The Top 10 Collaboration and Conferencing Trends

Updated: April 30, 2009

There's been a lot of buzz surrounding Web conferecing and collaboration solutions. Vendors are trying to keep up with consumer demand by offering new and innovative solutions. The following trends are where the market is going in the near future:

1. Conferencing is getting closer to collaboration. Conferencing and collaboration technologies are very close cousins, so much so that conferencing software is taking on more collaboration features and blurring the line between the two. This puts more vendors in direct competition and will result in lower prices, more functionality, and more business value. That's one trend in the industry of enabling geographically dispersed parties to work together on projects. Here are other trends to watch in 2009:

2. Telepresence is on the rise. This expensive collaboration technology employs full-body displays and HDTV (high-definition television) technology to simulate the physical presence of collaborators. Although telepresence systems can cost upward of six figures, the technology is becoming more popular as airline travel becomes more expensive, difficult and unreliable. The Gartner Group forecasts that telepresence technology will replace 2.1 million airline seat purchases annually over the next three years, saving companies $3.5 billion. ABI Research projects the telepresence market will grow to nearly $2.5 billion over the next five years, from $126 million in 2007. Cisco, Tandberg and Teliris are the top three telepresence vendors in ABI Research's matrix.

3. Managed video services will become a new outsourcing market. Enterprise IT departments don't have time to manage video networks, which require specialized administration, provisioning and maintenance. Firms such as video-network equipment vendor Glowpoint of Hilldie, N.J., and its professional services partner Plus 6 Technologies in Henderson, Nev., are offering video network packages on a lease basis that include managed services. Plus 6 Technologies is offering flexible packages of infrastructure and managed services. One can lease a whole video network and managed services, or buy the infrastructure from a Glowpoint partner and have the vendor manage it for you.

4. Video conferencing is supplanting voice conferencing. Polycom, Inc., a leading vendor of voice and videoconferencing products, saw its traditional voice conferencing products drop to 33 percent of revenues in Q4 of 2008 from 37 percent a year earlier, while video products jumped to 67 percent from 63 percent. Overall, Polycom's 2008 revenues grew 15 percent over the previous year, to $1.1 billion. Robert Hagerty, CEO of Polycom, credits the recently accelerated growth of videoconferencing to the switch from ISDN to Internet Protocol; quality-of-service gains; integration with other office applications; and the compelling vividness of HD video. The travel cost savings and environmental benefits of videoconferencing continue to drive growth in this market.

5. Video conferencing is coming to handhelds soon. Indeed, Polycom's Hagerty boldly predicts that voice conferencing on handhelds will become a rarity "in the not-too-distant future," according to a PC World interview. The widespread availability of truly broadband 3G cellular phone service and the ever-increasing processing power of smartphones and other handhelds enable higher-quality videoconferencing. However, work still must done on problems such as camera steadiness and angle, so that people aren't looking shakily up one another's noses.

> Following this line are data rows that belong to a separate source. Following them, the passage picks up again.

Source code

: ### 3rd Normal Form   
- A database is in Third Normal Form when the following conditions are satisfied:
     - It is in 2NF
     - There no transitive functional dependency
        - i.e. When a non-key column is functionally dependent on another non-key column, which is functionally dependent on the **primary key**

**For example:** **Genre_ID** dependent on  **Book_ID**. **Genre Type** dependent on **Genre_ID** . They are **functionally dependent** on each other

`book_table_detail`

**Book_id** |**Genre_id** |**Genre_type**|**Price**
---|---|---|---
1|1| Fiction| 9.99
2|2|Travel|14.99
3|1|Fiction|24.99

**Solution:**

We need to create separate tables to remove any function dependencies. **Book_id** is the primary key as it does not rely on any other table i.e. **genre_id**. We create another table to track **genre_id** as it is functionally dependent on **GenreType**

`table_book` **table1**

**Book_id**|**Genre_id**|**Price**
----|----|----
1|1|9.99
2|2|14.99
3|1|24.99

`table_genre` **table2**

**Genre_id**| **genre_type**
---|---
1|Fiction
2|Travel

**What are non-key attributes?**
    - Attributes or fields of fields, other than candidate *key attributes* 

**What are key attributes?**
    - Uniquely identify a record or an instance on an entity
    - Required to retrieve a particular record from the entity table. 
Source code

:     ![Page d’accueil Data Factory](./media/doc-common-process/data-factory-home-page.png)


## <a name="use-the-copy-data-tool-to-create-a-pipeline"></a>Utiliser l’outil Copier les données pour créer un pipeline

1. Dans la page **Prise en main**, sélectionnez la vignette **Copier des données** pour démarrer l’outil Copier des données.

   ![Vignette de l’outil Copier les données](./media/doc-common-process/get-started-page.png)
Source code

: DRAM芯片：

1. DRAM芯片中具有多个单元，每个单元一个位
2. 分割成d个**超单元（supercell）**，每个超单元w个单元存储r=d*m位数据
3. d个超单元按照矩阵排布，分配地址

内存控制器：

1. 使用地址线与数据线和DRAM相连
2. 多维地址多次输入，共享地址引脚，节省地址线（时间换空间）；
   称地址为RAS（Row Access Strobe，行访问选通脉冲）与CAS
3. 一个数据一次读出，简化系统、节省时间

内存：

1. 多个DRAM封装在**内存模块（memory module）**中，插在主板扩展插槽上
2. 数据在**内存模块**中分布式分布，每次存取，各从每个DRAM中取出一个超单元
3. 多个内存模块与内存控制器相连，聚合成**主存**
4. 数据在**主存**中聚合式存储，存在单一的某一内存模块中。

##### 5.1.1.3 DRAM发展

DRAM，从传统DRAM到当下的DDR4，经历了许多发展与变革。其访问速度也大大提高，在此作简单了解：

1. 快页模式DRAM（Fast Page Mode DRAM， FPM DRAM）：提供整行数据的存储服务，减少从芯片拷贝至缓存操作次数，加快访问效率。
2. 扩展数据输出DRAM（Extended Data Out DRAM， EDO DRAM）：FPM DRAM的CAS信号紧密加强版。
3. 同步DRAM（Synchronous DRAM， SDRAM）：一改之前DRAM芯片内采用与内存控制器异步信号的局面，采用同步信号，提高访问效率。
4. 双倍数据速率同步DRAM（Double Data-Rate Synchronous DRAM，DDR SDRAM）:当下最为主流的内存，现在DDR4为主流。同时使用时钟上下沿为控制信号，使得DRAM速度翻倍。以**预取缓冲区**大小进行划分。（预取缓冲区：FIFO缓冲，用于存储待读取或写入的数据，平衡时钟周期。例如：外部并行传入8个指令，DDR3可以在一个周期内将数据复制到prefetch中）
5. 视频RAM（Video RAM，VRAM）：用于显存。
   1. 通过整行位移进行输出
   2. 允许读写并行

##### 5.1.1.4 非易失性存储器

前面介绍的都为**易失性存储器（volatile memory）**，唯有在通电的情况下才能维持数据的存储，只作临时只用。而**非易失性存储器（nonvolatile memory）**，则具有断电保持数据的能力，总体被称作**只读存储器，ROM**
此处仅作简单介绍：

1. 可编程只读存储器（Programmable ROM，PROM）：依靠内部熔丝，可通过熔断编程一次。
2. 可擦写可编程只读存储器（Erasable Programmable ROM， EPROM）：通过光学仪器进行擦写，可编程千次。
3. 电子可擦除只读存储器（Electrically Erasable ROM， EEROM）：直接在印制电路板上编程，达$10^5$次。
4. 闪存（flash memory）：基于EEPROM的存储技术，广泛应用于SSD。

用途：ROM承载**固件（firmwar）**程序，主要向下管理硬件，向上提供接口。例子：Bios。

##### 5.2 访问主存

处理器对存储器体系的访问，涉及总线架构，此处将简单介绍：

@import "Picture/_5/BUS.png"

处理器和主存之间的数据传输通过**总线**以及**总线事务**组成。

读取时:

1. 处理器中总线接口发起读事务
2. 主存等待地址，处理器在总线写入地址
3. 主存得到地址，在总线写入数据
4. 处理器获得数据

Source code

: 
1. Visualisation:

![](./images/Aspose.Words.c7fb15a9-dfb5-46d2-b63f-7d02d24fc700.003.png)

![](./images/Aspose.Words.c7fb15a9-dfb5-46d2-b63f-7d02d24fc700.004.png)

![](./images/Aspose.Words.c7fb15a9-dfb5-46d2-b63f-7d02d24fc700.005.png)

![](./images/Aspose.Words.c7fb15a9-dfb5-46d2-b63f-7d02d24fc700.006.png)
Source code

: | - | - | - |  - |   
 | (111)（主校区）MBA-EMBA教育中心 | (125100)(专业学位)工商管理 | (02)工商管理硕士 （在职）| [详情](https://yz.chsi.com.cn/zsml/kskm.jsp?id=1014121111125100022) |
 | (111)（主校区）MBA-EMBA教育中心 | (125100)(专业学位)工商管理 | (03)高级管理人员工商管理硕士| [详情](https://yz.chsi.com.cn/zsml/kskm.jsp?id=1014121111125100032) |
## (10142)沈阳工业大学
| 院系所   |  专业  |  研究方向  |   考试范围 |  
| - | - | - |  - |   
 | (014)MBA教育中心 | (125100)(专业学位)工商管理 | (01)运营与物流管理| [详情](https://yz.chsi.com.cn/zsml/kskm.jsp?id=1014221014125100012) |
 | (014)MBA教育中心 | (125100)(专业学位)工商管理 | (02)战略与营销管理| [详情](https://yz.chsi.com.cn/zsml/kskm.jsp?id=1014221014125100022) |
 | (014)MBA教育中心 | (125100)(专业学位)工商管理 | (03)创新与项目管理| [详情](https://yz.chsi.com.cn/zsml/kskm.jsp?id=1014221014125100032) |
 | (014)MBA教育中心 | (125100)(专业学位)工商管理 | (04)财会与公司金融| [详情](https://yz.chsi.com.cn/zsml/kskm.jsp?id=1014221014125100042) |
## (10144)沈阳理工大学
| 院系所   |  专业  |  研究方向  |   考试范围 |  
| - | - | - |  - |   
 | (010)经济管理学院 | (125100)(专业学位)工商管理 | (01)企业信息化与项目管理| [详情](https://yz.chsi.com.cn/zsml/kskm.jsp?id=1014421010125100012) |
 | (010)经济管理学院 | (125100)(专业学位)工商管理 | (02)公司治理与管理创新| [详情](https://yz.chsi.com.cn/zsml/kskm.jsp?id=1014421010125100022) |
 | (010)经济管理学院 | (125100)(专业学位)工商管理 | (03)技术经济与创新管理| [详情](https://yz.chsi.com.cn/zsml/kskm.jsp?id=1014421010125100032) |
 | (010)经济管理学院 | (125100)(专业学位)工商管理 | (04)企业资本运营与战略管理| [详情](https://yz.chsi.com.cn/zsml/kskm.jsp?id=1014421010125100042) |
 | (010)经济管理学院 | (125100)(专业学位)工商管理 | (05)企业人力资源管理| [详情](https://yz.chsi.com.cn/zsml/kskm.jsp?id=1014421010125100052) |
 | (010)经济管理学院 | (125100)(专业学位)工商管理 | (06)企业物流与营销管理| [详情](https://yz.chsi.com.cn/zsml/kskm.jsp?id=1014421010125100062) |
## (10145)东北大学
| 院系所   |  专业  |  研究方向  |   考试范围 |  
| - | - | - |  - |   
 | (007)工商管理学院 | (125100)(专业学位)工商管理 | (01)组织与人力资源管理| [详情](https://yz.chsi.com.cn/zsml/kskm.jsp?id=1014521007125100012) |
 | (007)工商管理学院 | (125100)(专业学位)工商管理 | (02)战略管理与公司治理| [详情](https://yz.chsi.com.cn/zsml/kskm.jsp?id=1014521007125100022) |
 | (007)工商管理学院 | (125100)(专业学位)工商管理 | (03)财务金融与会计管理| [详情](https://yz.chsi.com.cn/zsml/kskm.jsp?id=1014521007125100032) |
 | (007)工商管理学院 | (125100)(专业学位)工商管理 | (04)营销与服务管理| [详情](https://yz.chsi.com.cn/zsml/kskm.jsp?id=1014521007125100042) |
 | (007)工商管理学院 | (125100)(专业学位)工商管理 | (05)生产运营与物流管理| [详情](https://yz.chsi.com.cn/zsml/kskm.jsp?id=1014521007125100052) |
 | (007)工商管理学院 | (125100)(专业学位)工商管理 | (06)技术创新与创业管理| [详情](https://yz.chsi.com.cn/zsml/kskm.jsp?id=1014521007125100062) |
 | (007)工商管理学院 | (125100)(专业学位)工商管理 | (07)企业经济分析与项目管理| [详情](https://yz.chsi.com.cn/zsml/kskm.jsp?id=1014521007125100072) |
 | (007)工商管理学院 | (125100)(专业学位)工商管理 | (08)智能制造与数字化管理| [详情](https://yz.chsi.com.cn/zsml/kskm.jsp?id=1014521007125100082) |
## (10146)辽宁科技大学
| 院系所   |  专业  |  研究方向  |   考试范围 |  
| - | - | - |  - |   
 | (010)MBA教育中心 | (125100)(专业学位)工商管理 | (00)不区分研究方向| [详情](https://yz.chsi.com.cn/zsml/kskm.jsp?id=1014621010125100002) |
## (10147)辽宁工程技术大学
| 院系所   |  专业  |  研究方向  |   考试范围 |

6. Desktop sharing is becoming more common. This feature is incorporated in more and more Web conferencing software packages. It enables participants in a conference to place data objects on other participants' local computers; remotely control others' computers to launch applications and manipulate data; share information interactively; and walk one another through the most complex presentations.

7. Virtual worlds will provide venues for Web conferences. The idea is to give collaborators the ability to navigate familiar meeting rooms, factory floors, and simulations of other real-world venues so that participants will have a common "world" view on which to collaborate. Virtual avatars - artificial representations of individuals - enable the nuances of facial expression, gestures and body posture to lend richer meaning and to communicate more information. Virtual world capabilities are not yet part of mainstream Web conferencing software, but users can experiment with them on services such as Second Life and Active Worlds.

8. Web 2.0 features are creeping into collaboration and conferencing software. Chatting, instant messaging, wikis, blogs and social networking functions are gradually finding their way into Web conferencing, enabling users to share information asynchronously. The same technologies enable corporations to capture what is shared in a body of corporate knowledge. Such capabilities become an important recruiting tool when pursuing young talent that has grown up with MySpace, Blogspot, Twitter, Wikipedia and other collaborative Web 2.0 services.

9. The "green" benefits of Web conferencing and collaboration are becoming more important and more easily quantified. Web conferencing software vendor iLinc Communications, Inc., provides a "green meter" to track the carbon emissions savings as well as cost and travel time reductions that companies achieve by meeting online.

10. The size of firms that use collaboration and conferencing keeps shrinking. As the cost of conferencing and collaboration declines; usage by major customers and vendors expands; and Web-based SaaS (Software-as-a-Service) becomes available for collaboration and conferencing, the technologies and their benefits become available to businesses of every size.